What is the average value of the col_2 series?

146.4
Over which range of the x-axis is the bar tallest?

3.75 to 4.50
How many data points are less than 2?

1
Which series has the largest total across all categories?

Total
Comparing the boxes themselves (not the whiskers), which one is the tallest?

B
---
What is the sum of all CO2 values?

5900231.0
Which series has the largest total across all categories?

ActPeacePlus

» **Exercise directions**
From the items above, gather every line that contains the string "tallest". The match is case-sensitive.

» **Worked solution**
Over which range of the x-axis is the bar tallest?
Comparing the boxes themselves (not the whiskers), which one is the tallest?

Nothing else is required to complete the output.